[Stored data entries]

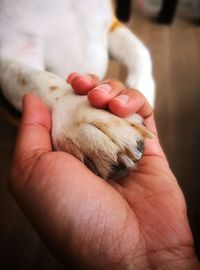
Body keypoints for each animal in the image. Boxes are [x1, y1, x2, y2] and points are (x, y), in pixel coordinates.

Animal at [0, 0, 155, 179]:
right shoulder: (13, 52)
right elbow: (36, 78)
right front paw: (77, 114)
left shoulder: (111, 24)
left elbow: (139, 50)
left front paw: (143, 91)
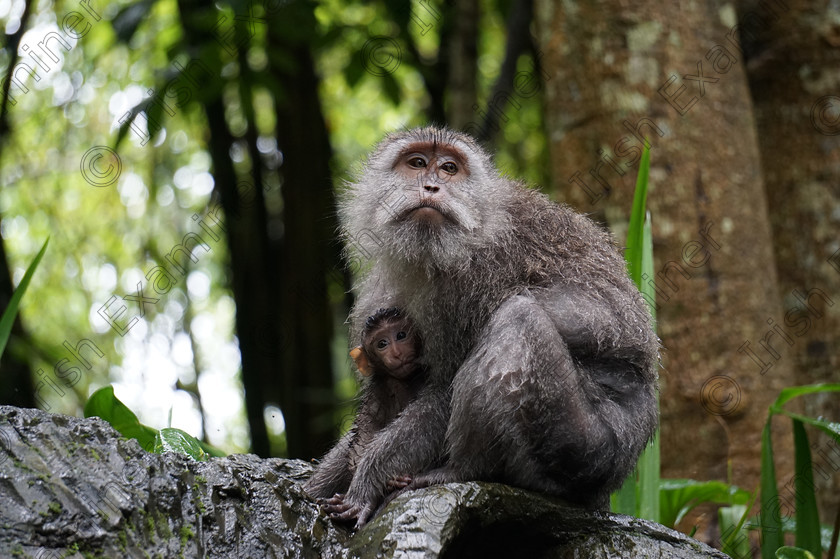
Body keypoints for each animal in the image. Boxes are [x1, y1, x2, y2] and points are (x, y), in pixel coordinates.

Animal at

DIRECTIONS » Find the lines in the data that include "left", then copy each of them.

OUTPUT OF THE TASK »
left shoulder: (111, 24)
left elbow: (139, 50)
left front paw: (143, 91)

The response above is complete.